Cabbar: Kimyanın gelişmediği hiçbir ülkenin sanayisi gelişmez

“Ana kimyasalları ülkede üretemiyorsak bizim alt uç ürünlerde muhakkak dışa bağımlılığımız devam eder”


 

Kimyanın girmediği hiçbir sektör olmadığının altını çizen ASO Genel Sekreteri Yavuz Cabbar, kimya endüstrisinin gelişmediği hiçbir ülkenin sanayisinin de gelişemeyeceğini kaydetti. Kimya sanayinde en büyük problemin dışa bağımlılık olduğunu söyleyen Cabbar, “Problemimiz dışa bağımlı olmak. Biz ana hammaddeleri üreten bir yapıda değiliz. Organik kimyasalların neredeyse tamamı petrol, doğalgaz esaslı. Biz petrol ithalatçısı bir ülkeyiz. Dolayısıyla organiklerde kullanacağımız hammadde sanayi kursak da dışa bağımlıyız. Bir teknoloji yoğun, iki sermaye yoğun. Yani çok para ve çok teknoloji gerekiyor. Hem teknoloji hem sermaye fakiri bir ülkeyiz. Ana kimyasalları ülkede üretemiyorsak bizim alt uç ürünlerde muhakkak dışa bağımlılığımız devam eder” ifadesini kullandı.
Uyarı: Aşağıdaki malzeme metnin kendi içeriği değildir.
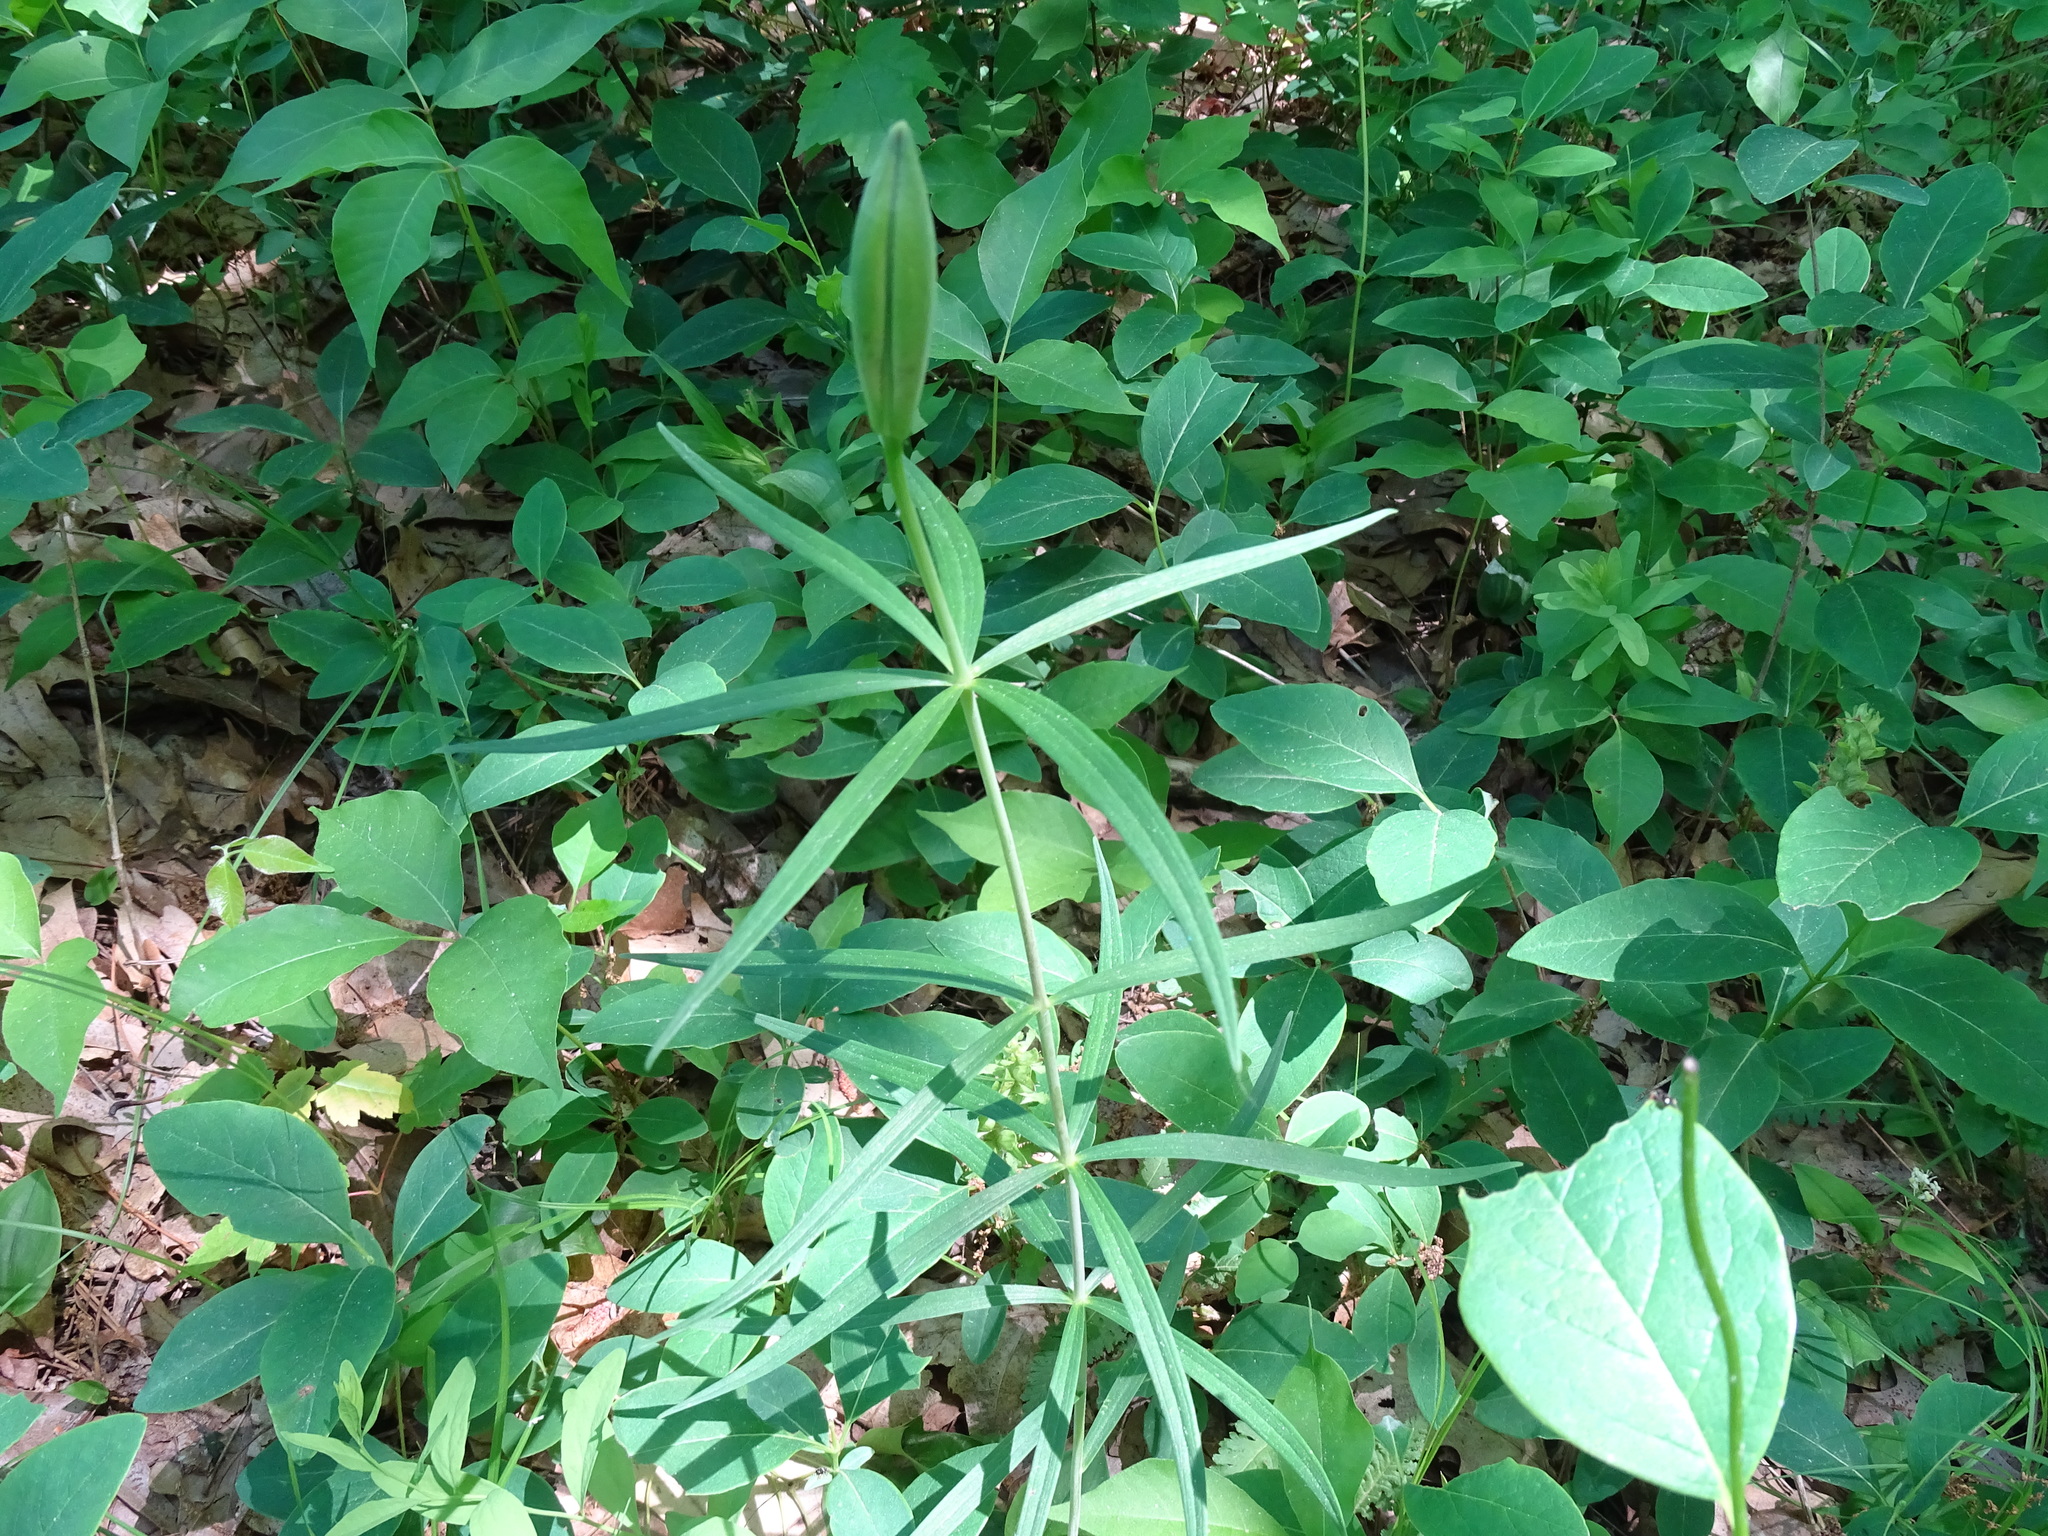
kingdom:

ÖTV meselesinin aslında kendiliğinden ortaya çıkan bir mesele olmadığını, 10 numara yağ problemini çözmek için devletin çıkardığını anlatan Cabbar, “10 numara yağ problemi çözmüyor. Burada, teknolojik olarak düşünemedikleri için '10 numara yağ sorununu çözüyorum' deyip ek vergi geliri elde etmek ve beraberinde de 10 numara yağla dizel yakıt arasındaki fiyat daralmasını sağlayarak problemi kısmi olarak çözüyor görünmek amacı taşınıyor. 10 numara yağ sebebiyle çözücülere diğer madeni yağlara ÖTV’nin konulması sadece kimya değil makine sanayini de etkiliyor” açıklamasını yaptı.

Temel problem sermaye ve teknoloji

Temel problemin ana kimyasalları üretecek teknoloji ve sermaye birikimine sahip olmamaktan geçtiğine işaret eden Cabbar, konuyu şöyle detaylandırdı: “Ana kimyasallarda, organiklerde öyle ya da böyle dışa bağlı kalmaya devam edeceğiz. Çünkü petrolümüz yok. Kömürden bunlar üretilebilir mi? Şüphesiz üretilebilir ama henüz ekonomik değil. Doğalgaz gibi petrol gibi prosesi daha kolay, daha az teknoloji isteyen ve daha ucuz bir hammadde kaynağı varken siz kömürü işleyip de ana kimyasallar, organikler üretmeniz zaten mantıklı değil. İnorganiklerde avantajımız var. Hammaddelerimiz var. En çok söylenen, bor. Borun uç ürünlerine gidebilecek, katma değeri daha yüksek ürünlere gidebilecek bir potansiyeli var ve yüzde 70’i de ülkemizde. Nikel, krom gibi diğer inorganiklerde de var. Biz ama çoğunu ya maden olarak satıyoruz ya da az bir katma değer üzerine koyarak, hafif zenginleştirerek satıyoruz. Dolayısıyla bizim kimya sanayinin hammaddesi daha çok ülkemizde olan ürünler için konuşmamız gerekir. Orada da problem var hem teknoloji hem sermaye yoğunluğu fazla. Bunun için muhakkak devlet desteklerinin olması lazım ya da büyük sermaye gruplarının özendirilmesi gerekir. İnorganiklerde de organiklerde de limana yakın ihtisas sanayi bölgelerinin kurulmasına ülkemizde ihtiyaç var.”

Ankaralı kimya sanayicilerinin belki de basit operasyonlarla inorganik kimyasallara yönelebileceğini belirten Cabbar, “Nedir Ankara’nın inorganik mineral kaynakları? Yakın civarımızda inorganik hammaddeler neler? O civarda bir şey yapılabilir mi? Biz boyacı arkadaşlarımızı o yöne götürebilir miyiz? Ankara tarımsal üretiminde bu tür kıymetli yağları çıkarabileceğimiz neler var? Bu yönde biraz çalışma yapabiliriz. Ankara’da çok iyi kimya ve kimya mühendisliği bölümleri var. Hacettepe’de, Gazi’de, ODTÜ’de Ankara Üniversitesi'nde, TOBB'un da Ankara’daki üniversitelerin kimya ve kimya mühendisliği bölümleri kuvvetli. Bunları sanayiyle buluşturalım” ifadesini kullandı.